Nana-Sonj

O Sonjal Emaon

Mardi 19 avril 2011 à 23:55

Chère page blanche,

 

 

     Je suis un équilibre instable. Je suis un assemblage, un bricolage. Je suis une poupée rafistolée.

     J'avais trouvé les bons mots ce matin, mais je les ai perdus depuis. J'ai du mal à savoir qui je suis. Et pourtant, c'est en même temps évident.

 

     Je suis née à sept ans. Non pas sortie d'un caisson façon Kyle XY, mais dans une chambre d'hôpital. J'ai deux anniversaires, et aucun n'a plus de sens que l'autre.

     Je me suis construite en symbiose, petit à petit. J'ai appris à avoir des repères. J'ai donné beaucoup d'importance au corps. Non pas à l'apparence, mais à la machine que je suis : j'ai construit ma vie selon les besoins de mon organisme.

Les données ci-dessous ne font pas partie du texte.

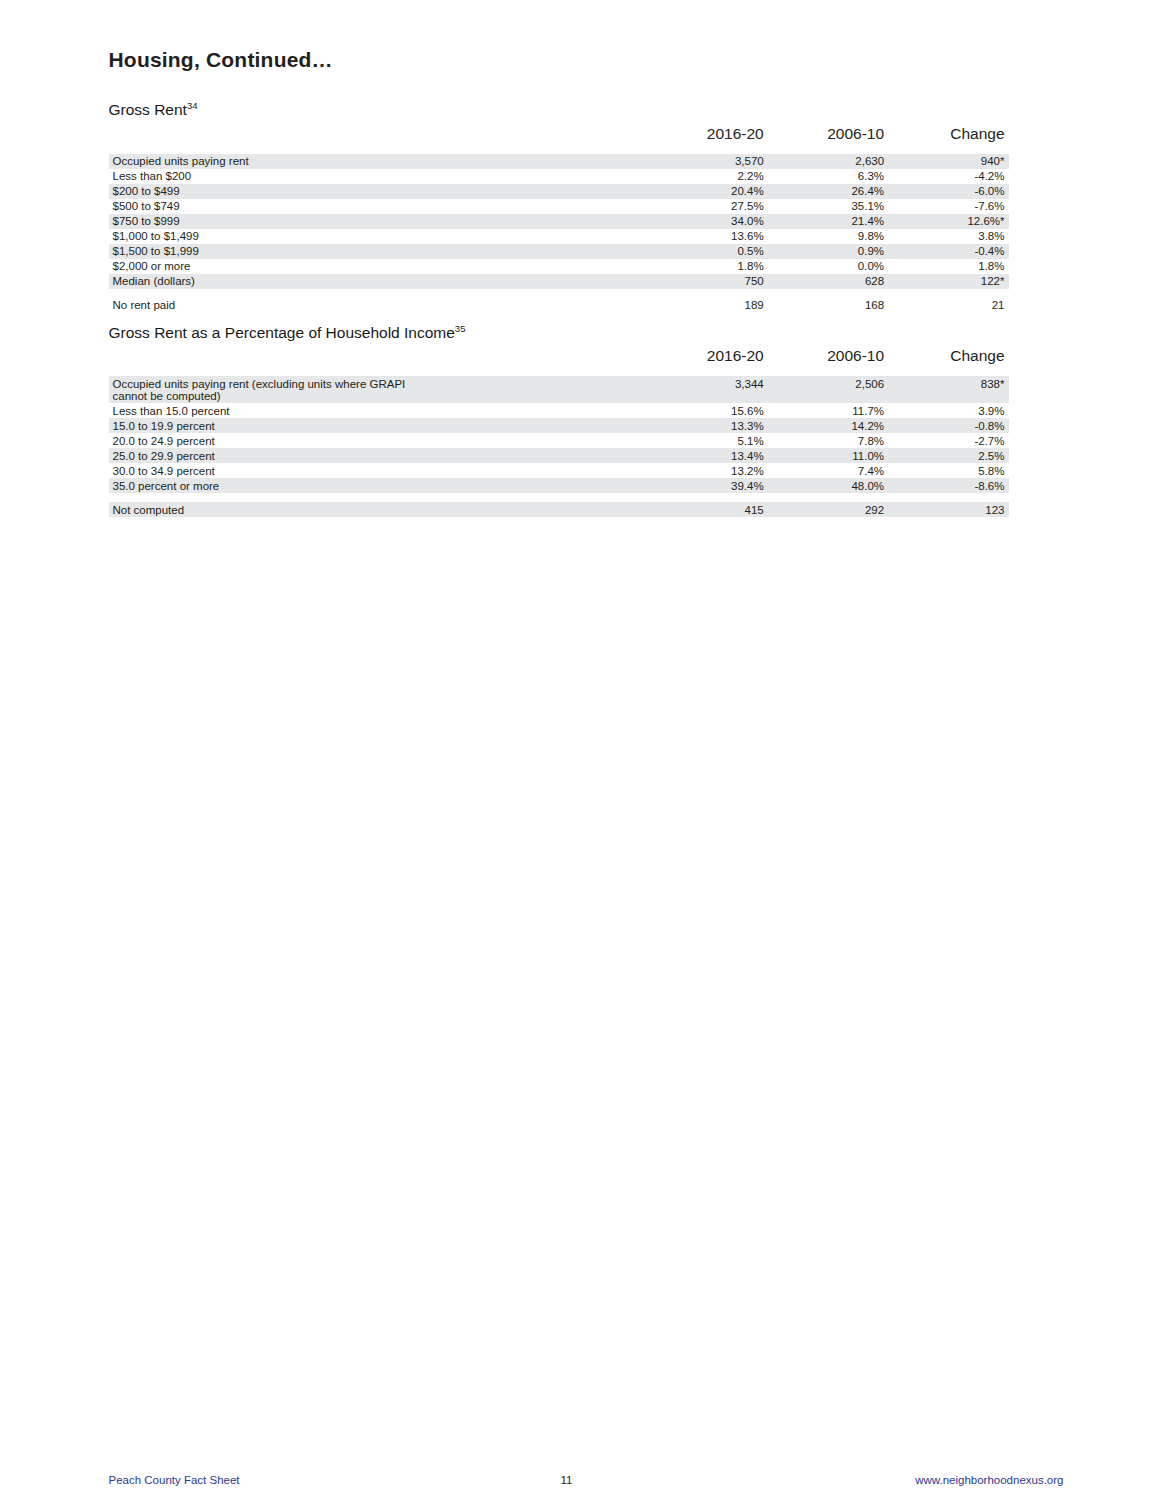Housing, Continued…
Gross Rent 34
| | 2016-20 | 2006-10 | Change |
| --- | --- | --- | --- |
| Occupied units paying rent | 3,570 | 2,630 | 940* |
| Less than $200 | 2.2% | 6.3% | -4.2% |
| $200 to $499 | 20.4% | 26.4% | -6.0% |
| $500 to $749 | 27.5% | 35.1% | -7.6% |
| $750 to $999 | 34.0% | 21.4% | 12.6%* |
| $1,000 to $1,499 | 13.6% | 9.8% | 3.8% |
| $1,500 to $1,999 | 0.5% | 0.9% | -0.4% |
| $2,000 or more | 1.8% | 0.0% | 1.8% |
| Median (dollars) | 750 | 628 | 122* |
| No rent paid | 189 | 168 | 21 |
Gross Rent as a Percentage of Household Income 35
| | 2016-20 | 2006-10 | Change |
| --- | --- | --- | --- |
| Occupied units paying rent (excluding units where GRAPI cannot be computed) | 3,344 | 2,506 | 838* |
| Less than 15.0 percent | 15.6% | 11.7% | 3.9% |
| 15.0 to 19.9 percent | 13.3% | 14.2% | -0.8% |
| 20.0 to 24.9 percent | 5.1% | 7.8% | -2.7% |
| 25.0 to 29.9 percent | 13.4% | 11.0% | 2.5% |
| 30.0 to 34.9 percent | 13.2% | 7.4% | 5.8% |
| 35.0 percent or more | 39.4% | 48.0% | -8.6% |
| Not computed | 415 | 292 | 123 |
Peach County Fact Sheet 11 www.neighborhoodnexus.org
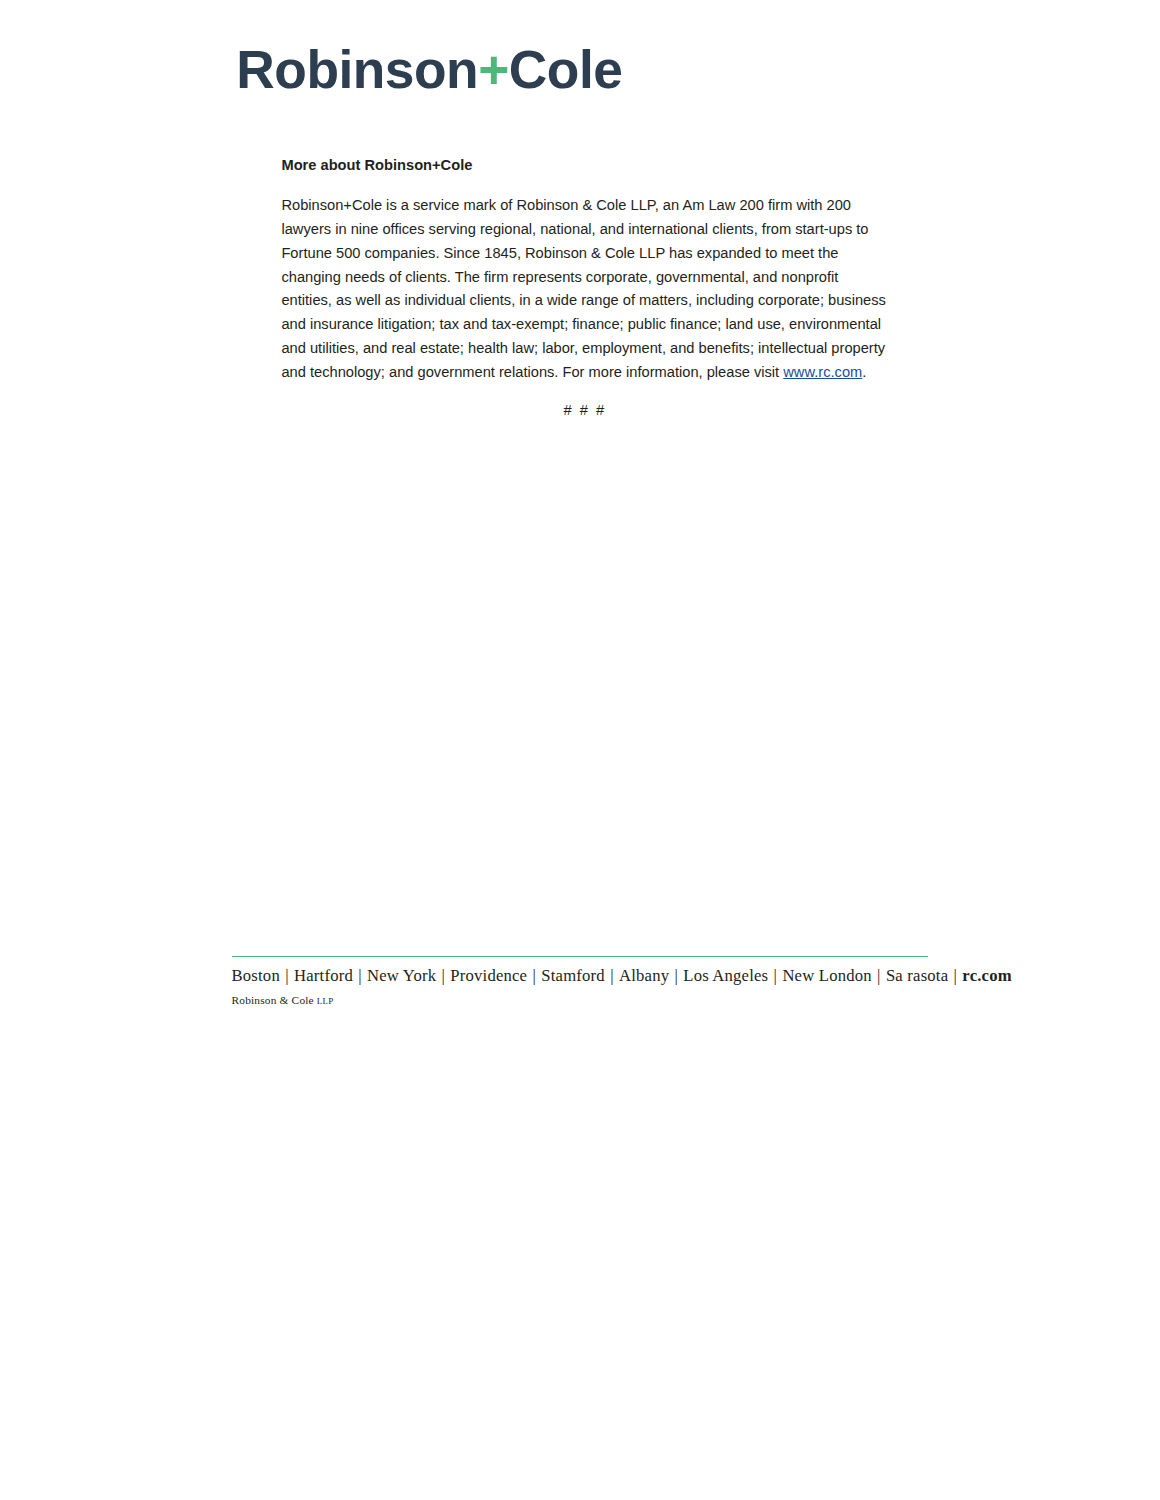Robinson+Cole
More about Robinson+Cole
Robinson+Cole is a service mark of Robinson & Cole LLP, an Am Law 200 firm with 200 lawyers in nine offices serving regional, national, and international clients, from start-ups to Fortune 500 companies. Since 1845, Robinson & Cole LLP has expanded to meet the changing needs of clients. The firm represents corporate, governmental, and nonprofit entities, as well as individual clients, in a wide range of matters, including corporate; business and insurance litigation; tax and tax-exempt; finance; public finance; land use, environmental and utilities, and real estate; health law; labor, employment, and benefits; intellectual property and technology; and government relations. For more information, please visit www.rc.com.
# # #
Boston|Hartford|New York|Providence|Stamford|Albany|Los Angeles|New London|Sa rasota|rc.com
Robinson & Cole llp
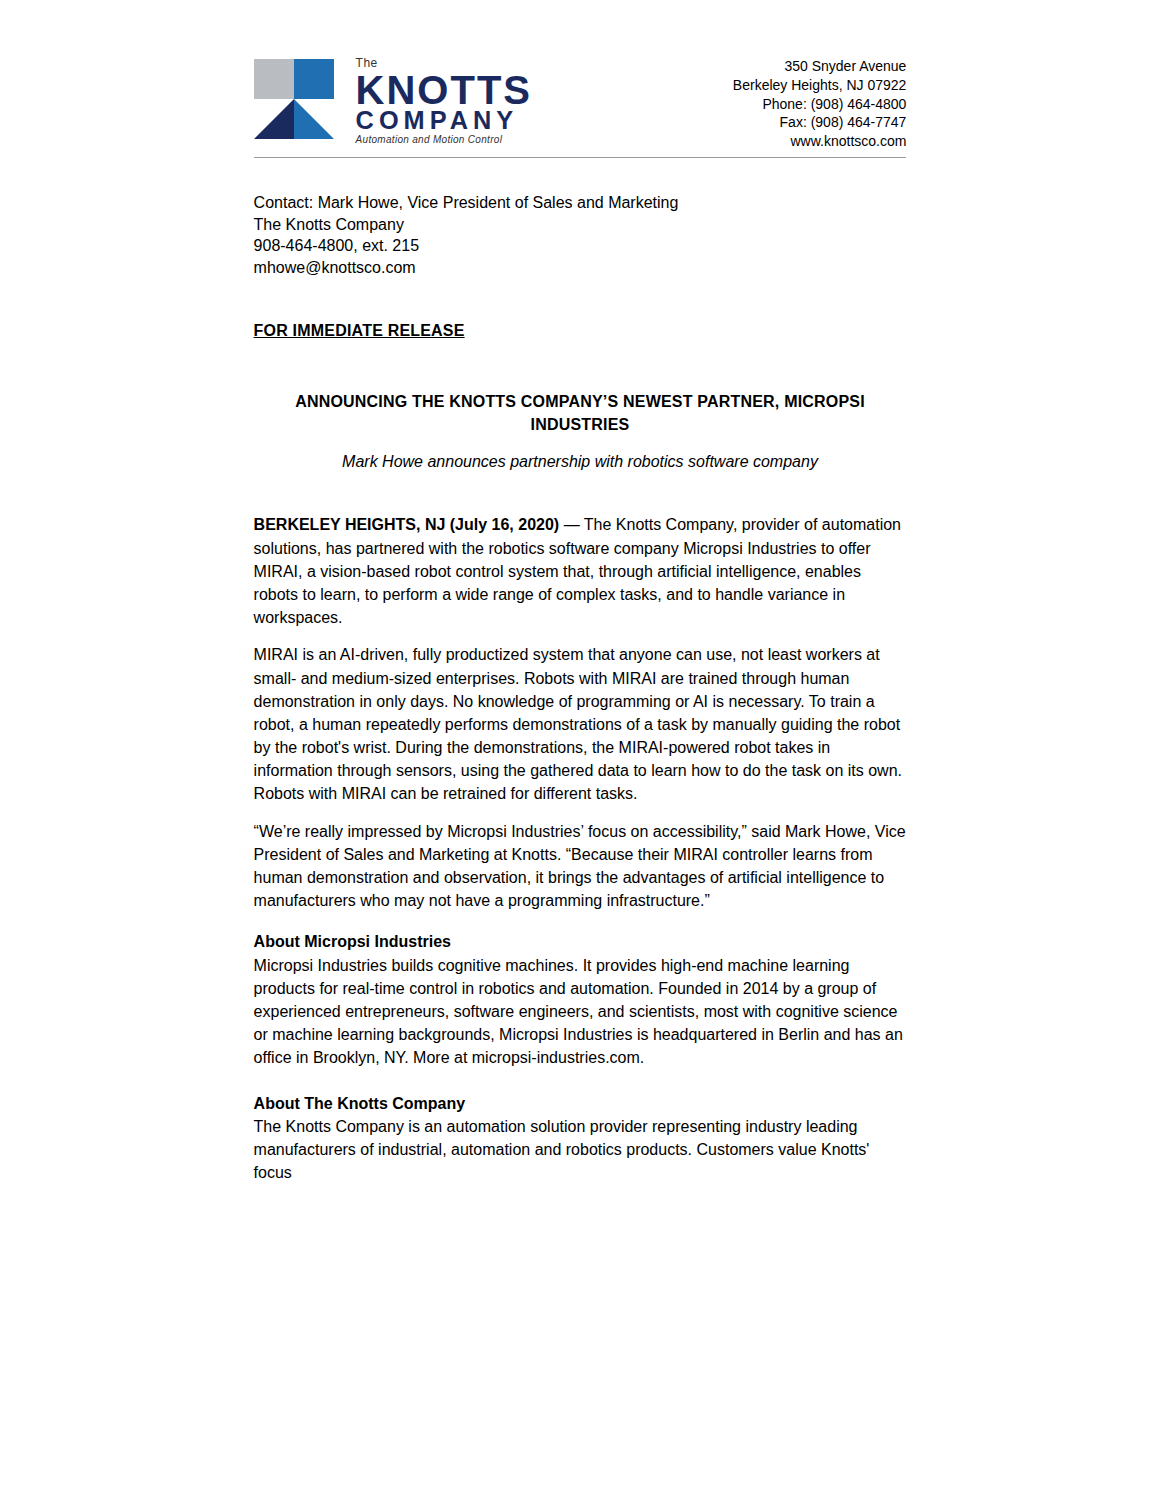The
KNOTTS
COMPANY
Automation and Motion Control
350 Snyder Avenue
Berkeley Heights, NJ 07922
Phone: (908) 464-4800
Fax: (908) 464-7747
www.knottsco.com
Contact: Mark Howe, Vice President of Sales and Marketing
The Knotts Company
908-464-4800, ext. 215
mhowe@knottsco.com
FOR IMMEDIATE RELEASE
ANNOUNCING THE KNOTTS COMPANY’S NEWEST PARTNER, MICROPSI INDUSTRIES
Mark Howe announces partnership with robotics software company
BERKELEY HEIGHTS, NJ (July 16, 2020) — The Knotts Company, provider of automation solutions, has partnered with the robotics software company Micropsi Industries to offer MIRAI, a vision-based robot control system that, through artificial intelligence, enables robots to learn, to perform a wide range of complex tasks, and to handle variance in workspaces.
MIRAI is an AI-driven, fully productized system that anyone can use, not least workers at small- and medium-sized enterprises. Robots with MIRAI are trained through human demonstration in only days. No knowledge of programming or AI is necessary. To train a robot, a human repeatedly performs demonstrations of a task by manually guiding the robot by the robot's wrist. During the demonstrations, the MIRAI-powered robot takes in information through sensors, using the gathered data to learn how to do the task on its own. Robots with MIRAI can be retrained for different tasks.
“We’re really impressed by Micropsi Industries’ focus on accessibility,” said Mark Howe, Vice President of Sales and Marketing at Knotts. “Because their MIRAI controller learns from human demonstration and observation, it brings the advantages of artificial intelligence to manufacturers who may not have a programming infrastructure.”
About Micropsi Industries
Micropsi Industries builds cognitive machines. It provides high-end machine learning products for real-time control in robotics and automation. Founded in 2014 by a group of experienced entrepreneurs, software engineers, and scientists, most with cognitive science or machine learning backgrounds, Micropsi Industries is headquartered in Berlin and has an office in Brooklyn, NY. More at micropsi-industries.com.
About The Knotts Company
The Knotts Company is an automation solution provider representing industry leading manufacturers of industrial, automation and robotics products. Customers value Knotts' focus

Je ne manque pas un seul repas, et je mange à horaires fixes. Chaque décision est un calcul pour être adapté à ma situation. Ma vie est comme un planning prévisionnel, une anticipation de chaque possibilité. 

 

Et ce que j'aime plus que tout, c'est la spontanéité.

 

     Mon être entier est une contradiction, une opposition et un combat. Entre ce que j'ai appris à être pour pouvoir vivre, et mes désirs. Parce que ce principe de vie est une survie, et que des efforts n'ont pas de sens s'ils sont pour un mode d'existence que je hais. 

Je passe mon temps à me contredire. Tu le sais. Tout le monde le sait.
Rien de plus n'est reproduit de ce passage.